Every record below must come back exactly as written, with the images dropped.

**Raw data**
========================================

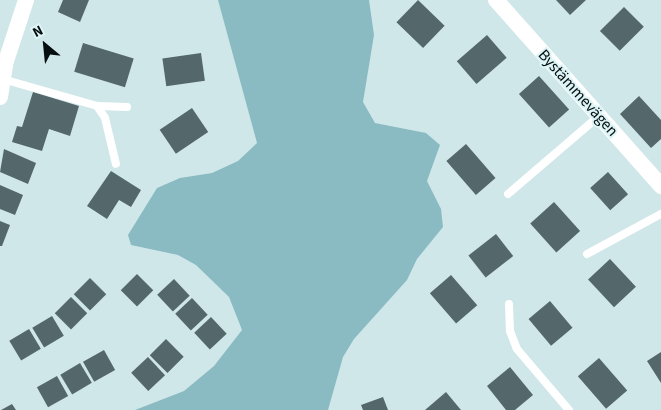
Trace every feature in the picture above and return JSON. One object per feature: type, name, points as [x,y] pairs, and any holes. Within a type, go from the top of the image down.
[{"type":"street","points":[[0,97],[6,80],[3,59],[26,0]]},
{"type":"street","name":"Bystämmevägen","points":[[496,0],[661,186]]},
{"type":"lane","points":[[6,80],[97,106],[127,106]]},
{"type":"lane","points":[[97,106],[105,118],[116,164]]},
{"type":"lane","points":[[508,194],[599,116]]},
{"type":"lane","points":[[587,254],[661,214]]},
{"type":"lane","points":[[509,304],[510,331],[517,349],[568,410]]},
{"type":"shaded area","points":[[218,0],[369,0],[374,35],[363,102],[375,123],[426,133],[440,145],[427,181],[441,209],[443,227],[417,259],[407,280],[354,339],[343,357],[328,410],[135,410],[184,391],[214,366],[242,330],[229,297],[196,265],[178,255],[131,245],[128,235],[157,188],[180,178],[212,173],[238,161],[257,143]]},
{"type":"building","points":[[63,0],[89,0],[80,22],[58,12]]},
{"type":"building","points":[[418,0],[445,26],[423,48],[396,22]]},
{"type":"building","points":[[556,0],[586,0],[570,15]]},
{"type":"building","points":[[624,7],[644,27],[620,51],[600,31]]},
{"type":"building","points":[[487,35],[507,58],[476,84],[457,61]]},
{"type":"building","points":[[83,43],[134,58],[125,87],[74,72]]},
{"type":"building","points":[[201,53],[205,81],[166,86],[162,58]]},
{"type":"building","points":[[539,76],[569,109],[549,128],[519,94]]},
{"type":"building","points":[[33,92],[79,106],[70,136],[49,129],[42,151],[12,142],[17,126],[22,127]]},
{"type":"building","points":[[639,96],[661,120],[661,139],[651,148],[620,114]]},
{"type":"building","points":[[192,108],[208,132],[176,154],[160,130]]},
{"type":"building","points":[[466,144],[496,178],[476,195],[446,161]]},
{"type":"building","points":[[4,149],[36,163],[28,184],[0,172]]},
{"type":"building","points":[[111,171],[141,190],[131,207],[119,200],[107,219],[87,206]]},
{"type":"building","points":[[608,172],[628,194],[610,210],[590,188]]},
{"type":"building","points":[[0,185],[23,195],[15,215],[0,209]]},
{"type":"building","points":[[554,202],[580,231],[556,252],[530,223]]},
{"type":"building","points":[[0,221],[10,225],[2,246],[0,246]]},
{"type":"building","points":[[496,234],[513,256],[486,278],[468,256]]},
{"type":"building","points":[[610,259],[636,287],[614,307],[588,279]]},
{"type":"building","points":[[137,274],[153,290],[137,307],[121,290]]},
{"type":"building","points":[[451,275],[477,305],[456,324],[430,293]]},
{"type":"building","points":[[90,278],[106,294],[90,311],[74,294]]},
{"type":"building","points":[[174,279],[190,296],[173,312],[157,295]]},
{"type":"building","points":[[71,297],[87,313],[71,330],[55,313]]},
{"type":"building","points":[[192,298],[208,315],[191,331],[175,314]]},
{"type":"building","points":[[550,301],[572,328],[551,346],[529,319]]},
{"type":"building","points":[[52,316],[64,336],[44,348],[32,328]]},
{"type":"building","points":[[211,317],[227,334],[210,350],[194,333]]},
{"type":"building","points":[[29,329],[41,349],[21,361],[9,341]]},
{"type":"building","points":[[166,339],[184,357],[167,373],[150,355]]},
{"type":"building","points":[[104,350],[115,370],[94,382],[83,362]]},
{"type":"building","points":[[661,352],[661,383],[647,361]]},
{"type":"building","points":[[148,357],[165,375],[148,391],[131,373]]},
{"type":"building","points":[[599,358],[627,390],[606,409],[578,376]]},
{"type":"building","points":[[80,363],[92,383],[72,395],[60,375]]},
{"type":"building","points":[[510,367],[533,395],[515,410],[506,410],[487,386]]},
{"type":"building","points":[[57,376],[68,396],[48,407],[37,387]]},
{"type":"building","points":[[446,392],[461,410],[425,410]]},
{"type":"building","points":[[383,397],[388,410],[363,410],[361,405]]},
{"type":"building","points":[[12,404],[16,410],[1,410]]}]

========================================

**Your response**
Trace every feature in the picture above and return JSON. One object per feature: type, name, points as [x,y] pairs, and any holes. Within a type, go from the top of the image down.
[{"type":"street","points":[[0,97],[6,80],[3,59],[26,0]]},
{"type":"street","name":"Bystämmevägen","points":[[496,0],[661,186]]},
{"type":"lane","points":[[6,80],[97,106],[127,106]]},
{"type":"lane","points":[[97,106],[105,118],[116,164]]},
{"type":"lane","points":[[508,194],[599,116]]},
{"type":"lane","points":[[587,254],[661,214]]},
{"type":"lane","points":[[509,304],[510,331],[517,349],[568,410]]},
{"type":"shaded area","points":[[218,0],[369,0],[374,35],[363,102],[375,123],[426,133],[440,145],[427,181],[441,209],[443,227],[417,259],[407,280],[354,339],[343,357],[328,410],[135,410],[184,391],[214,366],[242,330],[229,297],[196,265],[178,255],[131,245],[128,235],[157,188],[180,178],[212,173],[238,161],[257,143]]},
{"type":"building","points":[[63,0],[89,0],[80,22],[58,12]]},
{"type":"building","points":[[418,0],[445,26],[423,48],[396,22]]},
{"type":"building","points":[[556,0],[586,0],[570,15]]},
{"type":"building","points":[[624,7],[644,27],[620,51],[600,31]]},
{"type":"building","points":[[487,35],[507,58],[476,84],[457,61]]},
{"type":"building","points":[[83,43],[134,58],[125,87],[74,72]]},
{"type":"building","points":[[201,53],[205,81],[166,86],[162,58]]},
{"type":"building","points":[[539,76],[569,109],[549,128],[519,94]]},
{"type":"building","points":[[33,92],[79,106],[70,136],[49,129],[42,151],[12,142],[17,126],[22,127]]},
{"type":"building","points":[[639,96],[661,120],[661,139],[651,148],[620,114]]},
{"type":"building","points":[[192,108],[208,132],[176,154],[160,130]]},
{"type":"building","points":[[466,144],[496,178],[476,195],[446,161]]},
{"type":"building","points":[[4,149],[36,163],[28,184],[0,172]]},
{"type":"building","points":[[111,171],[141,190],[131,207],[119,200],[107,219],[87,206]]},
{"type":"building","points":[[608,172],[628,194],[610,210],[590,188]]},
{"type":"building","points":[[0,185],[23,195],[15,215],[0,209]]},
{"type":"building","points":[[554,202],[580,231],[556,252],[530,223]]},
{"type":"building","points":[[0,221],[10,225],[2,246],[0,246]]},
{"type":"building","points":[[496,234],[513,256],[486,278],[468,256]]},
{"type":"building","points":[[610,259],[636,287],[614,307],[588,279]]},
{"type":"building","points":[[137,274],[153,290],[137,307],[121,290]]},
{"type":"building","points":[[451,275],[477,305],[456,324],[430,293]]},
{"type":"building","points":[[90,278],[106,294],[90,311],[74,294]]},
{"type":"building","points":[[174,279],[190,296],[173,312],[157,295]]},
{"type":"building","points":[[71,297],[87,313],[71,330],[55,313]]},
{"type":"building","points":[[192,298],[208,315],[191,331],[175,314]]},
{"type":"building","points":[[550,301],[572,328],[551,346],[529,319]]},
{"type":"building","points":[[52,316],[64,336],[44,348],[32,328]]},
{"type":"building","points":[[211,317],[227,334],[210,350],[194,333]]},
{"type":"building","points":[[29,329],[41,349],[21,361],[9,341]]},
{"type":"building","points":[[166,339],[184,357],[167,373],[150,355]]},
{"type":"building","points":[[104,350],[115,370],[94,382],[83,362]]},
{"type":"building","points":[[661,352],[661,383],[647,361]]},
{"type":"building","points":[[148,357],[165,375],[148,391],[131,373]]},
{"type":"building","points":[[599,358],[627,390],[606,409],[578,376]]},
{"type":"building","points":[[80,363],[92,383],[72,395],[60,375]]},
{"type":"building","points":[[510,367],[533,395],[515,410],[506,410],[487,386]]},
{"type":"building","points":[[57,376],[68,396],[48,407],[37,387]]},
{"type":"building","points":[[446,392],[461,410],[425,410]]},
{"type":"building","points":[[383,397],[388,410],[363,410],[361,405]]},
{"type":"building","points":[[12,404],[16,410],[1,410]]}]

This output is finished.